The program, part of the Colorado Department of Early Childhood, is also set to receive $16.5 million from the state’s general fund to prevent cuts under the proposed budget for the next fiscal year. The 2025-26 budget cleared the state Senate last week and is now working its way through the House.

“Current early intervention services will continue unchanged as a result of the JBC’s action to identify additional funding for the program,” said Carolyn Romero, spokeswoman for the Department of Early Childhood.

“There will be no immediate impacts on early intervention services and CDEC remains focused on long-term sustainability while minimizing impacts on families and providers,” she said in a statement.

The Early Intervention program announced in February that it planned to make cuts because of a $4 million shortfall, including imposing a four-hour-a-month cap on services, such as physical and occupational therapy to children.

Currently, there’s no limit on the number of hours of service a child can receive. The proposed reduction in services was among a host of “emergency cost containment measures” the agency announced.

The Early Intervention program serves babies and children up to age 3 with developmental delays and disabilities. An average of 11,178 children receive services through the program each month.

Officials with the Department of Early Childhood have said the program is facing a shortfall because caseloads increased, stimulus funding is running out and fewer costs are being covered by Medicaid.

About $1 million of the $4 million shortfall goes to children on Medicaid who receive care, such as from dietitians, that can’t be billed to the federal program.

The agency’s decision to reduce services provided under the Early Intervention program caused uproar among families and providers and led the Joint Budget Committee to call an emergency hearing in February.

Members of the committee have repeatedly expressed frustration with the Department of Early Childhood regarding the funding debacle.

“The failures to communicate in this from the beginning have been significant,” said Sen. Jeff Bridges, a Greenwood Village Democrat, during a March 19 hearing.

Bridges, who chairs the committee, said during that hearing that he found out about the potential Early Intervention cuts from his child’s physical therapist — not the Department of Early Childhood.

At the March 19 hearing, a Joint Budget Committee staffer told members that the Early Intervention program needs more money for the 2025-26 fiscal year than the $3.5 million increase initially expected from the state’s general fund.

Rising caseloads coupled with both the $4 million shortfall and the loss of $6.4 million in federal money means the Early Intervention program needs about $16.5 million to prevent cuts during the 2025-26 fiscal year, the staff member told the committee.
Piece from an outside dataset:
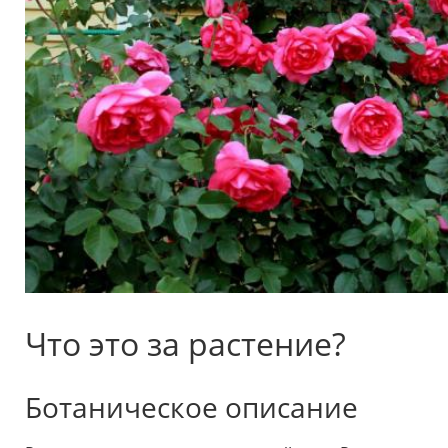
Что это за растение?
Ботаническое описание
“The Department of Early Childhood really missed the boat on this one,” Sen. Barbara Kirkmeyer, a Brighton Republican, said during the hearing. “The fact that they came in and only asked for $3.5 million more of (the) general fund is extremely disappointing.”

She called the agency’s actions “totally irresponsible.”

“I’m just really ticked off that we left these families with these children in this type of situation and put them through all of the trauma and drama,” Kirkmeyer added.